| Description of the task |
A verbatim restatement of the data, free of pictures, is what you should output.

| Source material |
★ ★ ★
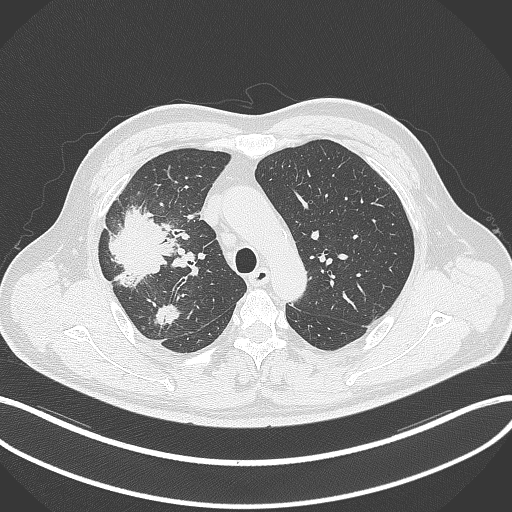
Chest CT, one axial slice; slice 243 of 348 in the series (ordered by position); 120 kVp; lung window (W 1500 / L -600 HU); 512 × 512 image matrix, field of view 400 × 400 mm. Patient: male, 55 years. From the clinical record (not read from this slice): clinical TNM (as recorded): T3 N2 M1.
Outlined on this slice (rectangle marked by the reading radiologist):
- lung tumour (recorded histology: adenocarcinoma): bounding box <106,205,179,289> (left, top, right, bottom; pixels)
★ ★ ★
| Response below |
Chest CT, one axial slice; slice 243 of 348 in the series (ordered by position); 120 kVp; lung window (W 1500 / L -600 HU); 512 × 512 image matrix, field of view 400 × 400 mm. Patient: male, 55 years. From the clinical record (not read from this slice): clinical TNM (as recorded): T3 N2 M1.
Outlined on this slice (rectangle marked by the reading radiologist):
- lung tumour (recorded histology: adenocarcinoma): bounding box <106,205,179,289> (left, top, right, bottom; pixels)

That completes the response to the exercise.